NSSet *allEmployees = [aCompany.projects coalescedValuesForProperty:@selector(employees)];

The implementation is then:

#import &lt;objc/message.h&gt;

@implementation NSSet (PropertyCoalescing)

- (NSSet *)objectValuesForProperty:(SEL)propertySelector
{
    NSMutableSet *result = [NSMutableSet setWithCapacity:[self count]];
    for (id object in self)
    {
        id value = objc_msgSend(object, propertySelector);
        if (value)
        {
            [result addObject:value];
        }
    }
    return result;
}

- (NSSet *)coalescedValuesForProperty:(SEL)propertySelector
{
    NSInteger count = 0;
    for (id object in self)
    {
        count += [objc_msgSend(object, propertySelector) count];
    }
    NSMutableSet *result = [NSMutableSet setWithCapacity:count];
    for (id object in self)
    {
        id value = objc_msgSend(object, propertySelector);
        if (value)
        {
            [result unionSet:value];
        }
    }
    return result;
}

@end

With the coalescedValuesForProperty: method we iterate over the whole set twice to get the size but this remains the fastest option — in fact, this method is about 35% faster than the Key Value Coding approach compared to objectValuesForProperty:'s 25% improvement.

Conclusion

By request, here's the code used in the testing: PropertyAccessors.zip (32kB). It's hastily thrown together to accompany this post, so it's not necessarily well written but it's there if you're interested.

I wrote this code and ran these performance tests because I have a lot of code that uses Key Value Coding for traversing "to-many" relationships.

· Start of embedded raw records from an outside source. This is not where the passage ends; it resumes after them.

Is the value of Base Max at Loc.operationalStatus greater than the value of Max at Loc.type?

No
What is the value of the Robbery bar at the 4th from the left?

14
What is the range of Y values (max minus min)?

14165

I was concerned that since Core Data advocates the use of the auto-generated accessor methods for performance reasons, that my use of key value coding in these cases would be significantly slower than it should be.

The result is that while it is possible to improve upon the performance of Key Value Coding for traversing sets in Core Data, the improvement is only 25-35%, not the 260% improvement from replacing Key Value Coding for individual property access. Key Value Coding is quite efficient when dealing with sets — certainly more efficient than it is when accessing single properties.

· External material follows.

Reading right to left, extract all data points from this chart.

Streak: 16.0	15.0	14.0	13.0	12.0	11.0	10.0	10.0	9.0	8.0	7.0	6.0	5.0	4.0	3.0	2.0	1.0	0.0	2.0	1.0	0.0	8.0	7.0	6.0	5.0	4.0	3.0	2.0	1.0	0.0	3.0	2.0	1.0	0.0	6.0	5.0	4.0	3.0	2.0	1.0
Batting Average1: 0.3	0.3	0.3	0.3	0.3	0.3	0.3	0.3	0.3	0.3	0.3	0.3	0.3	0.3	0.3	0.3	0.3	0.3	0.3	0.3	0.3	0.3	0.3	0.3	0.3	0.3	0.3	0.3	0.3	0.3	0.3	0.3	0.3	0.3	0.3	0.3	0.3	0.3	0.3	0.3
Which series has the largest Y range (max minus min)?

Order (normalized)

Of course, the 35% speed improvement offered by the approach presented here will certainly be beneficial in performance critical areas.

With regards to the implementation itself: never underestimate the performance impact of keeping memory reallocations at a minimum. Starting with a zero capacity NSSet and continually growing it using addObject: was 3 times slower than allocating once.

The capacity of the NSMutableSet allocated is large enough to hold all objects but if the objects are not all unique, this will be bigger than required. If this extra memory usage is a concern, you can copy the set once it is generated. The copy will be only as big as strictly required and you can release the original. The drawback is that this copying process will add another 10-15% onto the time taken.